Carolyn Epley was diagnosed with grade 2-3 Oglioastrocytoma in September 2006.  She had surgery to remove her tumor on September 19th.  She was 29 at the time and our children were 3, 6, and 9 years old.

Carolyn was basically a single mom with three kids when we got stationed here in San Antonio in September 2005.  I was in medical school learning to be a Physicians Assistant and she was bearing the family burden for both of us.  When the provider finally ordered her MRI, they were looking for a pituitary tumor and they found an Oglioastrocytoma incidentally.  We should have known something was not right when the MRI techs said that we should be hearing from her doctors the next day.  

The surgery took about 6 hours.  When the surgeon came out he said, “I think I did some of my best work.”  When I saw Carolyn for the first time post-op she could not even smile with her right side of her mouth, but slowly the sensation began to return.  Unfortunately, the sensory function did not bring the motor control with it.  Two weeks in the rehab hospital saw her battling spastic heimparesis over the entire right side.  She learned to bear weight, and walk with a cane, but her gait was forever altered.  Basic life functions all became challenging or virtually impossible.

Since the surgery, she has endured 28 months of oral chemotherapy.  The taste of which has ruined grape kool aid for her.  She has endured a wrist fracture and surgery that was caused by her difficulty with balance.  Her uncorrectable gait caused the two lowest vertebrae in her spine to grind her disk out of place.  The required surgery went well.  She has endured to see her oldest graduate high school to pursue his own career in the medicine.  She has endured the little things like not getting to teach her daughters how to braid their hair or paint their nails.  She has endured countless tests and scans, and headaches that won’t go away fast enough.  She even endured, at 19 years old, the loss of her own mother to Metastatic Brain Cancer.
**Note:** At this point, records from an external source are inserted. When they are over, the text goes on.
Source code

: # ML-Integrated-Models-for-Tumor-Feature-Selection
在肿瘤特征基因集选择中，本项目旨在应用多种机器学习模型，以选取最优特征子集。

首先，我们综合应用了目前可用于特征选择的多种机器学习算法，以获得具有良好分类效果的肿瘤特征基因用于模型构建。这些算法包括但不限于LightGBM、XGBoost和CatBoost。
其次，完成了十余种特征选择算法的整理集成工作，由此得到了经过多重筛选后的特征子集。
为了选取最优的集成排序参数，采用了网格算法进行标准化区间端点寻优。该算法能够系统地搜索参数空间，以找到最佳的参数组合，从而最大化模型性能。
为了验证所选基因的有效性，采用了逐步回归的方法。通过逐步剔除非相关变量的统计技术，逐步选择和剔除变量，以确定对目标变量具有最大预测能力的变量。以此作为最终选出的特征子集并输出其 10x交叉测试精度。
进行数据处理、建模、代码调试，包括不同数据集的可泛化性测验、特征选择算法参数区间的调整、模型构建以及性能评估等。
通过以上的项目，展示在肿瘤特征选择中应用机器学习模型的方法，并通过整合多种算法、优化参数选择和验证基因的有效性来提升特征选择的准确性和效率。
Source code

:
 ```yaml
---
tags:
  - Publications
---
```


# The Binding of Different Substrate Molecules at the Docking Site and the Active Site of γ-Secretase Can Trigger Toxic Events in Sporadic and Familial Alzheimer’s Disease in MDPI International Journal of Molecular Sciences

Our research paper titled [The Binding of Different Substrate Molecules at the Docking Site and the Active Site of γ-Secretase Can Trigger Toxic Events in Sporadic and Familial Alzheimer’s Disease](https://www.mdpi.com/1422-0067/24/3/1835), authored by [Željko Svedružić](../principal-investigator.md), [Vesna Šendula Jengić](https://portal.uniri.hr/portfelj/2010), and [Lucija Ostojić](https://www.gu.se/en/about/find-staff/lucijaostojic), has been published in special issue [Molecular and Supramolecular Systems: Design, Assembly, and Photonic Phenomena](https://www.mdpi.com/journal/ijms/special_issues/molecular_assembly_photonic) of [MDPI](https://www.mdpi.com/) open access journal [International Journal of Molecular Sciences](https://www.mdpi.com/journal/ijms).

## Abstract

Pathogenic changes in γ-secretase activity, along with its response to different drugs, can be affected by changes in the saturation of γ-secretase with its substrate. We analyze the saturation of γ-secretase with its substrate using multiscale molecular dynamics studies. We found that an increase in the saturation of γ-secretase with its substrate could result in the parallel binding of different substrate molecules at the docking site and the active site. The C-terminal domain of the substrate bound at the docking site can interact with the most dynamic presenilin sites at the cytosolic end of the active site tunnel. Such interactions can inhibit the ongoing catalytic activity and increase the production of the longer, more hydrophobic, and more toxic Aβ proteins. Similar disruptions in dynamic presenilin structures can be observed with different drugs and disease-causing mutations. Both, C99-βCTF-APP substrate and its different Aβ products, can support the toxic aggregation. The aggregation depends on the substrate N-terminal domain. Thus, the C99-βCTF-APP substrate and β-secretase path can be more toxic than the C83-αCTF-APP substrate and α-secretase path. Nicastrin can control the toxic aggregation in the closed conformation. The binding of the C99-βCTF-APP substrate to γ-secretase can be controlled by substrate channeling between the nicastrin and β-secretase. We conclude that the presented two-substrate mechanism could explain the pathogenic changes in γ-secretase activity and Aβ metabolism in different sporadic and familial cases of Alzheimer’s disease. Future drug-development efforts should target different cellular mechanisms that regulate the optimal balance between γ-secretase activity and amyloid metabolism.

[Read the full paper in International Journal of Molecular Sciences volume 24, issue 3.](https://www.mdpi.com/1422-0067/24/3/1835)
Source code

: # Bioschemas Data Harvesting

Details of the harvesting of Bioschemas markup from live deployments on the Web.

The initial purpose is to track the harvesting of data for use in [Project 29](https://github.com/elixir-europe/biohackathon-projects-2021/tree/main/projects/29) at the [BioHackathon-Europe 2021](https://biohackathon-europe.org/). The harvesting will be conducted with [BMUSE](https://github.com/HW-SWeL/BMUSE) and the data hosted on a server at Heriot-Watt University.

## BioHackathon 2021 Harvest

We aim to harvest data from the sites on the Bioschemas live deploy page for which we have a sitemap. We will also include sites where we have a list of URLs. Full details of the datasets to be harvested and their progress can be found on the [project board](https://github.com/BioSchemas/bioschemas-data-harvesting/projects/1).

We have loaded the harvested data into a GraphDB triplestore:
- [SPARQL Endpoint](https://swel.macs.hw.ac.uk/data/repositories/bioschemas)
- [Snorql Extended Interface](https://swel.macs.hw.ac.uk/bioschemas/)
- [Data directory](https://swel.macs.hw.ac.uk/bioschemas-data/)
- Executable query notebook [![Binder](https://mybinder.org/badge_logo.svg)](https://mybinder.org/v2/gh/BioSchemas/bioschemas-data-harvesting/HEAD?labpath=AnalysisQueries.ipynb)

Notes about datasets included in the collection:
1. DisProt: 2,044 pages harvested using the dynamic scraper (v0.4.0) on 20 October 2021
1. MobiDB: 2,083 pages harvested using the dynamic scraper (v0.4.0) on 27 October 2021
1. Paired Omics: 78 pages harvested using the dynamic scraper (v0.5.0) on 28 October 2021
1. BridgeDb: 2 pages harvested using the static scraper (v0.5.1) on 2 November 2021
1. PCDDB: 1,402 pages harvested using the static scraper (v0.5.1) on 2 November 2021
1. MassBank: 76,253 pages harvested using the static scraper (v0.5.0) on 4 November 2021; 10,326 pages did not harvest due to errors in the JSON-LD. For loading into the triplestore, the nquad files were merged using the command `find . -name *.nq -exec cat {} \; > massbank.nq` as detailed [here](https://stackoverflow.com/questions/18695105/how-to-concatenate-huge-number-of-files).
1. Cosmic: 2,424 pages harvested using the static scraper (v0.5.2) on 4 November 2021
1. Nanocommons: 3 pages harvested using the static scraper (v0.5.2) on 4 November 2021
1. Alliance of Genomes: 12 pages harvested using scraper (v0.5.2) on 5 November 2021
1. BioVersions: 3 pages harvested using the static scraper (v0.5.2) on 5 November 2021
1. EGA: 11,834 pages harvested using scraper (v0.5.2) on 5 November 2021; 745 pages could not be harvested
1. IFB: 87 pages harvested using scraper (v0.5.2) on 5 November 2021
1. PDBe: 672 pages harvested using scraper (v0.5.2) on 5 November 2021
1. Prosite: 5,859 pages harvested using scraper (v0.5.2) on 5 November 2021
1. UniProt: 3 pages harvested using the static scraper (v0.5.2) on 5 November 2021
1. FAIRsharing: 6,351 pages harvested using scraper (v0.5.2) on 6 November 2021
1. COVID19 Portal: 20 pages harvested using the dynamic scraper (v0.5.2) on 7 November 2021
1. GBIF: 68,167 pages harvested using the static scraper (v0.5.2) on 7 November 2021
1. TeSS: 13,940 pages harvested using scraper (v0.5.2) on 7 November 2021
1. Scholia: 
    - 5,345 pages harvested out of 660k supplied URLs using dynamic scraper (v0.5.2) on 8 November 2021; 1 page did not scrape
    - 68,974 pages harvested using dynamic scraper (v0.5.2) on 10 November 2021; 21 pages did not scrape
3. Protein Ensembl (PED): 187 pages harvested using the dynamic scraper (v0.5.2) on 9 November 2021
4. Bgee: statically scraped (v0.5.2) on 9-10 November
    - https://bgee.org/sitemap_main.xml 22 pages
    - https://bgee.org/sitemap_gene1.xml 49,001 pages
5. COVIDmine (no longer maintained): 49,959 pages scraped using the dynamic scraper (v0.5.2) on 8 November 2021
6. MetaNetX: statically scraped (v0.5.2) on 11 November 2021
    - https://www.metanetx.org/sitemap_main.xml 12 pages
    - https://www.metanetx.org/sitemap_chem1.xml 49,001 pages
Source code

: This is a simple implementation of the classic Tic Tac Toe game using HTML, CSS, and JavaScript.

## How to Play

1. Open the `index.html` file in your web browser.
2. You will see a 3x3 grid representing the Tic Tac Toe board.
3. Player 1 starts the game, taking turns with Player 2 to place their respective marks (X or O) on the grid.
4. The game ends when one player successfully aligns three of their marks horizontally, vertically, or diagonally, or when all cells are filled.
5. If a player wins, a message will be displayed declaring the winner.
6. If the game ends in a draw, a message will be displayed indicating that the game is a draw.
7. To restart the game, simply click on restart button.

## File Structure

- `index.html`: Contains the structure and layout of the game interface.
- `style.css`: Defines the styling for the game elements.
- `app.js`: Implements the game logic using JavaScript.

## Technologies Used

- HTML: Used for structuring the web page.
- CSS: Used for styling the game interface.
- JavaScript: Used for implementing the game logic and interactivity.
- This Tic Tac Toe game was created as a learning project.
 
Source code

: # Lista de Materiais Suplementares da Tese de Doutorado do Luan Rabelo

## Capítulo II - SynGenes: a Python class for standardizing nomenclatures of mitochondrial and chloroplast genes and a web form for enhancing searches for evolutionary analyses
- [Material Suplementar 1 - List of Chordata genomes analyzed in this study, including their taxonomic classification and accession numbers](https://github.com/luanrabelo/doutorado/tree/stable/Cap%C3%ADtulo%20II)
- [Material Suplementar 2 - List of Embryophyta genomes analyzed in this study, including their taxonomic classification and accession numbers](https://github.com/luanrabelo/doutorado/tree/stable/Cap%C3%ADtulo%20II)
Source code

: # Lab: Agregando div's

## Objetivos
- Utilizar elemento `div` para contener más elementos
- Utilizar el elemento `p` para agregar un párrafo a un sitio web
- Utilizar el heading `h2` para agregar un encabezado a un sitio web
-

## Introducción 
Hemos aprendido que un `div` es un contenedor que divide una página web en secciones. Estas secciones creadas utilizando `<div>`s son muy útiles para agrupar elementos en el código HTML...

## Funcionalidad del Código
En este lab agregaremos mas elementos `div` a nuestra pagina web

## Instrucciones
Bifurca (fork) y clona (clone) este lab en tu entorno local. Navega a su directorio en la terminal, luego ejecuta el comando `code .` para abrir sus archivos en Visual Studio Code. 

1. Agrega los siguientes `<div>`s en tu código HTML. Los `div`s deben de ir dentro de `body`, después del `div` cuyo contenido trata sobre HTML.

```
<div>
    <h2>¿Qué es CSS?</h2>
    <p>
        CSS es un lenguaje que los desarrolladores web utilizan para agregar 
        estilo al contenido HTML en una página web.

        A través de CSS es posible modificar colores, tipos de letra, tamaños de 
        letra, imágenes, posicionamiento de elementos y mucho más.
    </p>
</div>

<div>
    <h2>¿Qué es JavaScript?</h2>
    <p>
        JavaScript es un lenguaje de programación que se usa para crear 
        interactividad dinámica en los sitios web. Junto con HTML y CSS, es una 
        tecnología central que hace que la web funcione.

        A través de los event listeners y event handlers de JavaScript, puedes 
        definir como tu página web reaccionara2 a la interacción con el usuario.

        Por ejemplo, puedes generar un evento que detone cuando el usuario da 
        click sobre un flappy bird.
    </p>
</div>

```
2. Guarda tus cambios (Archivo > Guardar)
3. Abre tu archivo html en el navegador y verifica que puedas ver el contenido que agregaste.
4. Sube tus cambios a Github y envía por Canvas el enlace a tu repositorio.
She may cry from time to time, but this woman is the picture of strong.  She is fiercely loyal, she epitomizes common sense (to make up for my lack thereof) and she loves her family to the moon and back.  Last week we celebrated her 9th alive day and we are fortunate beyond words can express that she is still in our lives.  We hope to have her with us for many more alive days and birthdays and family celebrations to come.